Celui qui me confiait avoir « toujours aimé Dali, Chagall, Magritte et les surréalistes en général », fit évoluer sa peinture et une métamorphose s’opéra insensiblement, transformant les poupées en petites filles ou même en femmes. L’œuvre s’ouvrit à d’autres influences et sur d’autres thèmes, historiques, fantaisistes, fantastiques – un chat se substituant à la tête d’un buste (Lumière d’en haut), un autre observant une poupée volant comme un petit oiseau (Effet de manche), des jeunes filles ou des fées en ombrelles se balançant au rebord d’une oreille. Le rêve, l’imagination et la maîtrise du peintre, celle de la couleur et du dessin triomphaient, les tableaux se faisaient encore moins statiques, épousaient une modernité sans toutefois oublier la poésie.
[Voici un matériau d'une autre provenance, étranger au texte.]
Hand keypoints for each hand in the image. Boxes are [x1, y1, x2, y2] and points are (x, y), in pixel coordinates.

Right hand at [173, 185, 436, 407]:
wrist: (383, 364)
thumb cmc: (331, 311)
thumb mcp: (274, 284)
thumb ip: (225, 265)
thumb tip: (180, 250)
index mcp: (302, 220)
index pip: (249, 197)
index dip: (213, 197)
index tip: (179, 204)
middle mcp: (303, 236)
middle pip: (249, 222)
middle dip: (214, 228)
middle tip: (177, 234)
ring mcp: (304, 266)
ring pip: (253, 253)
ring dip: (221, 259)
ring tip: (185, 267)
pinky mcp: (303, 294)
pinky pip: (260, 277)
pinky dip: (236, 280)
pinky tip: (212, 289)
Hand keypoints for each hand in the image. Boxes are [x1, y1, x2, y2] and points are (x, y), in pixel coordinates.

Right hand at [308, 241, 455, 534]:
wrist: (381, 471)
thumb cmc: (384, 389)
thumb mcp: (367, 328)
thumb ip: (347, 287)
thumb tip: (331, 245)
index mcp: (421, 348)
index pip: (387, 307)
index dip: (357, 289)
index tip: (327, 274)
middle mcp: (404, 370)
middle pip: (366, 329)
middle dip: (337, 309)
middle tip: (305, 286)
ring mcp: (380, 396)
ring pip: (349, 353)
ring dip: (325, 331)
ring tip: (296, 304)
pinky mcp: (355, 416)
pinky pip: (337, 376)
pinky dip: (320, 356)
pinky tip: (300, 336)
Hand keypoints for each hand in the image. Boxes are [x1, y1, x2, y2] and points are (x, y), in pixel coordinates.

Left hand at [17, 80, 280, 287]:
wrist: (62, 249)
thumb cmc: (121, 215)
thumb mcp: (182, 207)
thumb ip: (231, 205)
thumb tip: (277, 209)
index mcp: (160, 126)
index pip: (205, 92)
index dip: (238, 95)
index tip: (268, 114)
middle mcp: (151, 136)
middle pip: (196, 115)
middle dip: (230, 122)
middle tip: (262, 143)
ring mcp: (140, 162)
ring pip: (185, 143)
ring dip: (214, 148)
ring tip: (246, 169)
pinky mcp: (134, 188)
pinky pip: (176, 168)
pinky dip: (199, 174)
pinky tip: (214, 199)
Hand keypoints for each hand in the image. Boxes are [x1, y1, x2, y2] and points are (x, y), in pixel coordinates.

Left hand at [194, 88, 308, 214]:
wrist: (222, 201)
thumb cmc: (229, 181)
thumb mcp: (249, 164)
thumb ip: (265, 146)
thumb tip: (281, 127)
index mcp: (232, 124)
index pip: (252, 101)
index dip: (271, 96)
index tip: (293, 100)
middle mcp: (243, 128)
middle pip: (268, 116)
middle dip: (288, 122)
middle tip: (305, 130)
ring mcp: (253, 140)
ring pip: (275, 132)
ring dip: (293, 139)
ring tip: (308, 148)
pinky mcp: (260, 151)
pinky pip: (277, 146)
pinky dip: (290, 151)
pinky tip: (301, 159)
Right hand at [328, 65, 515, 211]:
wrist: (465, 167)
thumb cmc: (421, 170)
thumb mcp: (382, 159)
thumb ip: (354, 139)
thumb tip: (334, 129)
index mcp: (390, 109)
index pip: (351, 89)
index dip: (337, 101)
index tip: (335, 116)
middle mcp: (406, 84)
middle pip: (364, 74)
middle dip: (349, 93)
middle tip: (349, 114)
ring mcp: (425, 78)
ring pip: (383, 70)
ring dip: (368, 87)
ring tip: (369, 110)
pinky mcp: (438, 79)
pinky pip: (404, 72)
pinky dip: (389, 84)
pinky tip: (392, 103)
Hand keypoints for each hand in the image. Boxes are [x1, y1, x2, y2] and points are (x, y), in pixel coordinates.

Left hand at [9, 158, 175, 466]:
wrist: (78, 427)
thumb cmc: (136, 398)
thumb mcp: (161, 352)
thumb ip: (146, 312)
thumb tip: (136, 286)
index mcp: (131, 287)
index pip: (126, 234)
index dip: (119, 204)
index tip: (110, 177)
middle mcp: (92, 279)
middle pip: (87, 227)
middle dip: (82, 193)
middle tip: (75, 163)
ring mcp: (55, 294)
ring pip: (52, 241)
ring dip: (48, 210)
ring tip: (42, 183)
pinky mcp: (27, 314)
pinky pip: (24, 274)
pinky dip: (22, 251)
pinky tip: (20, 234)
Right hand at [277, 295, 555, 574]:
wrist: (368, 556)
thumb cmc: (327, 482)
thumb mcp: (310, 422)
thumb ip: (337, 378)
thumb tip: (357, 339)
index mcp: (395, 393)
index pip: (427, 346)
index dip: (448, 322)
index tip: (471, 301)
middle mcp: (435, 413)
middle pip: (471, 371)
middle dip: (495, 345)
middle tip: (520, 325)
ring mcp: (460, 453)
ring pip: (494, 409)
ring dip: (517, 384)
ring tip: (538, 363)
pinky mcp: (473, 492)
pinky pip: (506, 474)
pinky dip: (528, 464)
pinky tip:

La Méditerranée, l’histoire, faisaient leur apparition. Avec La timide florentine, Jarraud rendait hommage à la fois à ses prédécesseurs de la Renaissance, à Modigliani, se souvenait de Catherine de Médicis et s’ouvrait au présent brûlant comme un regard bleu qui foudroie.

J’aimais visiter Pierre Jarraud dans son atelier de Condat-sur-Vienne, près de Limoges, échanger avec lui, à propos de la peinture, bien entendu, mais aussi de la poésie, de la photographie – qu’il pouvait utiliser comme point de départ à l’une ou l’autre de ses créations – de la musique et de la chanson. J’aimais cet artiste et son univers multiple, référencé, en perpétuelle évolution, dont l’œuvre faisait l’objet d’expositions en France et à l’étranger. J’aimais découvrir la toile en cours sur le chevalet, écouter glisser les poils du pinceau, regarder le jeu des couleurs sur la palette, humer le parfum des tubes.

J’aimais notre amitié. Ses tableaux toujours m’accompagnent et jamais son souvenir ne s’efface.

 

 

Laurent Bourdelas

Le 7 février 2018

 

 

[1] Impératrice de Chine, LGF, 1992.

[2] C. Baudelaire, « L’homme et la mer », Les Fleurs du Mal.